» RICHIESTA SCRITTA:
Rispondi per favore a queste domande sul testo dedicato alla riforma energetica in Messico:
(a) Di quante altre riforme strutturali fa parte la riforma energetica?
(b) Quanti operai petroliferi sono stati licenziati nel 2016?
(c) In quale città è stata convocata la marcia di lunedì 9 gennaio?

═════ TESTO DI LETTURA

La riforma energetica fa parte di altre 13 riforme strutturali approvate nel quadro del “Patto per il Messico” come evidenzia il Partito Comunista del Messico (PCM) che partecipa alla protesta chiamando il popolo, e la classe operaia in primis, a scendere in strada per protestare contro questa nuova misura antipopolare e rafforzare la lotta anticapitalista rivendicando la ricchezza che produce e che viene rubata dai monopoli. «Con la riforma del Lavoro sono stati beneficiati gli sfruttatori e gettati in condizioni di schiavitù lavorativa gli operai e lavoratori, con giornate lavorative superiori alle 8 ore e salari che appena permettono di sopravvivere, con l’incertezza se si arriverà all’età di pensionamento, nell’angoscia quotidiana, senza casa, senza ferie, senza futuro». A questo si aggiungono gli effetti delle riforme della sanità e istruzione che colpiscono le tasche dei lavoratori. «Milioni di nostri fratelli proletari sono gettati nella disoccupazione, e la fame e la miseria colpiscono la classe operaia e i settori popolari in Messico. Non hanno abbastanza per l’affitto, per i trasporti, per i farmaci, per la scuola dei figli, nemmeno per mangiare», afferma il PCM.
Adesso si aggiungerà anche l’incremento di tutte le merci e servizi, essendo necessari i prodotti energetici per la loro creazione e trasporto, così come l’incremento dei licenziamenti: nel 2016 sono stati 12.000 gli operai petroliferi licenziati. «I monopoli sono insaziabili – prosegue il comunicato del PCM – poiché alla classe dei capitalisti gli interessa solo guadagnare di più, e per questo il loro governo impone il gasolinazo e l’aumento dei prezzi. L’economia popolare, degli operai e delle famiglie popolari, si deteriorerà rapidamente».
I comunisti messicani chiamano ad intensificare la lotta indicando i colpevoli e nemici nei monopoli, nel governo al loro servizio e tutti i partiti politici della borghesia che vuole arricchirsi sempre di più godendo in modo parassitario di enormi profitti. «Ribellarsi è legittimo, necessario. L’unica legge che riconosciamo è quella che serve con giustizia i lavoratori e il popolo, e non quella che difende la proprietà dei milionari e il loro sistema di sfruttamento e morte. Ma – conclude il comunicato – è necessario superare lo spontaneismo. Organizziamoci per affrontare queste misure e la repressione con la quale cercheranno di fermarci. Organizziamoci per cambiare questo paese, con le misure radicale necessarie, per formare un potere dove comanda quella maggioranza che produce, che lavora, che col suo sudore e sforzo fa tutto: formiamo il potere operaio e popolare».
Il prossimo lunedì 9 gennaio, una marcia contro il gasolinazo e l’aumento dei prezzi, contro la fame e la miseria è stata convocata a Città del Messico dal PCM con le forze di classe messicane.

══════════
═════ ESTRATTO DATI

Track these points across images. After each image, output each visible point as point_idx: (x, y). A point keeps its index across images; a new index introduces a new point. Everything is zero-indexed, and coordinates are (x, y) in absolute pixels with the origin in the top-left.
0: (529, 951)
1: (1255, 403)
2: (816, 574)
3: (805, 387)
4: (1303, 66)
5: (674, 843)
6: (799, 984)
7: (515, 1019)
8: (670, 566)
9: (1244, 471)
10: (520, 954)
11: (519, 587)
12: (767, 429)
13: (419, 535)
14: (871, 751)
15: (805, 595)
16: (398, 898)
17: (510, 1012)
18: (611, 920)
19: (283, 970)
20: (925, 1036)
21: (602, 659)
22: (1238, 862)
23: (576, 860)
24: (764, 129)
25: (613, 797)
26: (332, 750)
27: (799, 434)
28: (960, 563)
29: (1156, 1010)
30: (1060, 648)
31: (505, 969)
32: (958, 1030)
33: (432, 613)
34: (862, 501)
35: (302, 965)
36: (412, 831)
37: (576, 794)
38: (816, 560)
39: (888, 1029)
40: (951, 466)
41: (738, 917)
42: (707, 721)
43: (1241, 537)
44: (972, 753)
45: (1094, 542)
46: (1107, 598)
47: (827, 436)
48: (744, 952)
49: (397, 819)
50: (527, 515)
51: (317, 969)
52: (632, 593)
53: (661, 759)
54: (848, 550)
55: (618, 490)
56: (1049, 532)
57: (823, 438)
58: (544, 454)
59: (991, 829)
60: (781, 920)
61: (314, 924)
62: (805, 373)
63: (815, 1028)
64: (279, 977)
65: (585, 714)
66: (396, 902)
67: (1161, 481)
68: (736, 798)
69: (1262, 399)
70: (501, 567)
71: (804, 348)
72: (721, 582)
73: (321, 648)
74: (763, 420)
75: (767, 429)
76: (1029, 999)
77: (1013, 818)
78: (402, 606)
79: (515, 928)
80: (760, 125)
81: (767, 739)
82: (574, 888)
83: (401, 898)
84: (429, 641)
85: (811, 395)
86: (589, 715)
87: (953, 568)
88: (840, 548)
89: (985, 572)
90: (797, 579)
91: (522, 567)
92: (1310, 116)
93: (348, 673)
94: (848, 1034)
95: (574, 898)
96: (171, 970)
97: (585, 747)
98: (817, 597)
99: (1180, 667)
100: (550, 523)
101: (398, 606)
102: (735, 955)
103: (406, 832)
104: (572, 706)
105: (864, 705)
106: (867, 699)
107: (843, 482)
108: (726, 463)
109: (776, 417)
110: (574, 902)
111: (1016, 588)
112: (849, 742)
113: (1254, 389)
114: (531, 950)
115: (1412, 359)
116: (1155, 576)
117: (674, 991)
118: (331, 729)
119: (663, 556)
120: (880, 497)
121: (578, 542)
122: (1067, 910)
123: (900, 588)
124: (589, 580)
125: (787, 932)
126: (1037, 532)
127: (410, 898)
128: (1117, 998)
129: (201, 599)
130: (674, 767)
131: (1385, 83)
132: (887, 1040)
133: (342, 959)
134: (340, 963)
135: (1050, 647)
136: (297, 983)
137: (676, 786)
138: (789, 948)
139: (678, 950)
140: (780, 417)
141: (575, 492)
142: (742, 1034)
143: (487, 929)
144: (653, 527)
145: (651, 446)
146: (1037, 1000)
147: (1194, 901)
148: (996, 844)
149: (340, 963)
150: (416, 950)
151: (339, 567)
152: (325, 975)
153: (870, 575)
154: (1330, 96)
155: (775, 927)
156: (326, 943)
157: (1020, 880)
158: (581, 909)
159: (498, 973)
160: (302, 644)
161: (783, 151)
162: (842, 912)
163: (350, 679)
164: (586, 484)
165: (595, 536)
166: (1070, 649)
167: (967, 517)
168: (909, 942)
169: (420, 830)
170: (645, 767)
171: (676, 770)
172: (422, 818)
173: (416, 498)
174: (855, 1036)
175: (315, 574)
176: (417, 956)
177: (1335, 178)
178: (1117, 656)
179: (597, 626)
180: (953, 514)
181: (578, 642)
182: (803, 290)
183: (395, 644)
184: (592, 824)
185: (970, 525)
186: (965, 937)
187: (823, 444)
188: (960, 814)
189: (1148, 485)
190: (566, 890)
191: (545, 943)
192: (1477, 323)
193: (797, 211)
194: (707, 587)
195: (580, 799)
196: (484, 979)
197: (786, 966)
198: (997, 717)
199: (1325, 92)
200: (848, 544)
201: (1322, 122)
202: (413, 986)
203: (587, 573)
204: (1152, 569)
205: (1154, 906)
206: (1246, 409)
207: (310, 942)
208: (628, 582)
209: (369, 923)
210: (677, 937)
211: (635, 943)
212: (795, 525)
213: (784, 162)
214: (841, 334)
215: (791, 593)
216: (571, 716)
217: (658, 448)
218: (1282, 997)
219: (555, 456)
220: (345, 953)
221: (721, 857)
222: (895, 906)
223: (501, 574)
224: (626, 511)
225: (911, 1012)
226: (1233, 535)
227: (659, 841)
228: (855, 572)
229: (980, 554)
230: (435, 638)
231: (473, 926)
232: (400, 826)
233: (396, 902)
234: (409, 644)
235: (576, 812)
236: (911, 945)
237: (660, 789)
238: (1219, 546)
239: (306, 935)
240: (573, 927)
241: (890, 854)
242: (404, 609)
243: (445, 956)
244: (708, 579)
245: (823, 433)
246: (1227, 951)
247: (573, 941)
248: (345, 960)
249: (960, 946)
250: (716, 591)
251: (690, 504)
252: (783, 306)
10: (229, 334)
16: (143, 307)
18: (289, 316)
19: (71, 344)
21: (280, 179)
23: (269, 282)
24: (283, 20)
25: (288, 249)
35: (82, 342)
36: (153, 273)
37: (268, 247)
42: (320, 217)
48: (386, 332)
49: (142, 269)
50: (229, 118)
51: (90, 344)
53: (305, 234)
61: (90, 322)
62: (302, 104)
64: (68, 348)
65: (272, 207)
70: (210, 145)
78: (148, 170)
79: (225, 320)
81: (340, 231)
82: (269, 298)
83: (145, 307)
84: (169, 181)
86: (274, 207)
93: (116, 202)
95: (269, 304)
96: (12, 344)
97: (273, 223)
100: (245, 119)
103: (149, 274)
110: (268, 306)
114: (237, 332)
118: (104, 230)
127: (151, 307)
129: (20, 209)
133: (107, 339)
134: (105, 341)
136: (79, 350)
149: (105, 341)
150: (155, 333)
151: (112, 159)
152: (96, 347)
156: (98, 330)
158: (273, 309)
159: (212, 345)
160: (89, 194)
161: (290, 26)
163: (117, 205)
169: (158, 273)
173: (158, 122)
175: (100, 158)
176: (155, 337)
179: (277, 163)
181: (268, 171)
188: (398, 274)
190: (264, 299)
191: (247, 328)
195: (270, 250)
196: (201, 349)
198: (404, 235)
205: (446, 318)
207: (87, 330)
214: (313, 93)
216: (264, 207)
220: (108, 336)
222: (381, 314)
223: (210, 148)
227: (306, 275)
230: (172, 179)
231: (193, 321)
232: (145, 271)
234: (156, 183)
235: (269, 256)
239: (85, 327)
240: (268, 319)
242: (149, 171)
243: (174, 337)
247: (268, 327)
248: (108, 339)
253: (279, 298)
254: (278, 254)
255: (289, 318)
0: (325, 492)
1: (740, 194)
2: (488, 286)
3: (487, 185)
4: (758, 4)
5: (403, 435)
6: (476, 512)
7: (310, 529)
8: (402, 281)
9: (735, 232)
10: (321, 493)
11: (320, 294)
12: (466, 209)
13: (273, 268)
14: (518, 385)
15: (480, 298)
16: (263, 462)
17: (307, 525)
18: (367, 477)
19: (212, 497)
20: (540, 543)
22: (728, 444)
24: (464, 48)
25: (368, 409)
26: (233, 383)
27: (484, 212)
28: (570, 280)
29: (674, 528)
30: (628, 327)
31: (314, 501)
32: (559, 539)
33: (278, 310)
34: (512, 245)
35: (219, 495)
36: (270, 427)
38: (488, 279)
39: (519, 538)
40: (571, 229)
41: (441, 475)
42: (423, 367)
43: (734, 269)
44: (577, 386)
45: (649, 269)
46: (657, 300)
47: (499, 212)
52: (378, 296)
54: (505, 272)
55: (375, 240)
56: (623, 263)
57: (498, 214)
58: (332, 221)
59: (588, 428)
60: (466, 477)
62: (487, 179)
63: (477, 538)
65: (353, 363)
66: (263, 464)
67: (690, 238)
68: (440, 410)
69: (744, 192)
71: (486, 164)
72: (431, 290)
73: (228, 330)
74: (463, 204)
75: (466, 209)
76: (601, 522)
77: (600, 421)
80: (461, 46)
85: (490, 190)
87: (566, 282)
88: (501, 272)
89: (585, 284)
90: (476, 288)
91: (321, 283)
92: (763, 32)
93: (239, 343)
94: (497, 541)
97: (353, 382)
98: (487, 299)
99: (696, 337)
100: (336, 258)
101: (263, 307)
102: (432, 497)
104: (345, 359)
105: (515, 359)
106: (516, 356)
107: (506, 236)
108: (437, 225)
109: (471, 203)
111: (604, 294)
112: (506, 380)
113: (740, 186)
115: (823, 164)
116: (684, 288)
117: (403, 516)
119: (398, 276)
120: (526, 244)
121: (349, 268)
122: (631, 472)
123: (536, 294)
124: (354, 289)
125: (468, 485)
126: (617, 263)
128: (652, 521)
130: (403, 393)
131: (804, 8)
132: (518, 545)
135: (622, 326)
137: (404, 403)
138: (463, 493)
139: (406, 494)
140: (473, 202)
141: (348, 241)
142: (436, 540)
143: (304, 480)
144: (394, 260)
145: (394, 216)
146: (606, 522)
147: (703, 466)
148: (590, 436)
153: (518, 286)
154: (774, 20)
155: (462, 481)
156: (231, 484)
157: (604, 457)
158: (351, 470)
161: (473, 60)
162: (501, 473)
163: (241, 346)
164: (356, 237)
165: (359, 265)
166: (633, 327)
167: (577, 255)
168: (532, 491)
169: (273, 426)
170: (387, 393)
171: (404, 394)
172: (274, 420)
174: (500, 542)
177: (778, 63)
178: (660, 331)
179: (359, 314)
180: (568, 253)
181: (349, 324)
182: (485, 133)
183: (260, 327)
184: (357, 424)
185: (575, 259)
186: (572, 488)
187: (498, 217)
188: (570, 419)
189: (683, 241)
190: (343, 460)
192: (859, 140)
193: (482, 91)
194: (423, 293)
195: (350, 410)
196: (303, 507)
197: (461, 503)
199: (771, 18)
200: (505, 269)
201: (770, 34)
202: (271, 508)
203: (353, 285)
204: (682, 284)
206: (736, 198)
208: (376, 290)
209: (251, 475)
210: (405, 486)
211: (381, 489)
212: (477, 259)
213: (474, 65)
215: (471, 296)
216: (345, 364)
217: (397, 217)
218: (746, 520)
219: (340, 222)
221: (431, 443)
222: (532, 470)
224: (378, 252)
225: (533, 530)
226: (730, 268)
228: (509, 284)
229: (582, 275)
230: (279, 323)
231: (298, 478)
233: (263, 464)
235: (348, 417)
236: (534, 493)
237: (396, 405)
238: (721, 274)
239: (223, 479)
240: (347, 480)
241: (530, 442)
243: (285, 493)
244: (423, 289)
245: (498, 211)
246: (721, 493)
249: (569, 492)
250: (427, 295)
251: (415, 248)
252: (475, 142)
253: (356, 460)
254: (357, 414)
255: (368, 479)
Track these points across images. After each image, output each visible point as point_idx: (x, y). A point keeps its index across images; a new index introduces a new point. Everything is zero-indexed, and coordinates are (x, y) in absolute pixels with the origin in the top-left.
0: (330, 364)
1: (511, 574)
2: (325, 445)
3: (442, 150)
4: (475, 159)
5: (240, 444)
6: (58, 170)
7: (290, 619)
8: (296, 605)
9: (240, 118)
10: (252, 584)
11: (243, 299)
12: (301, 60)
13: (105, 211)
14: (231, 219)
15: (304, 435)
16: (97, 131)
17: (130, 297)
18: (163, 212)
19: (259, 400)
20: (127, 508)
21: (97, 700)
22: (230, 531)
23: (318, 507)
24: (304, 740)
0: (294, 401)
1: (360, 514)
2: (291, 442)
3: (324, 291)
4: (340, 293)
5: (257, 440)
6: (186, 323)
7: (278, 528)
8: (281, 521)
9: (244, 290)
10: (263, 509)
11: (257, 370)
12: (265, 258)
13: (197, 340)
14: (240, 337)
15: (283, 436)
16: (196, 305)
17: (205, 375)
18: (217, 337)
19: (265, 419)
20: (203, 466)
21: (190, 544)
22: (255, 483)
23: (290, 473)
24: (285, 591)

══════════

» RISPOSTA COMPLETA:
(a) Di altre 13 riforme strutturali, approvate nel quadro del "Patto per il Messico".
(b) 12.000 operai petroliferi.
(c) A Città del Messico.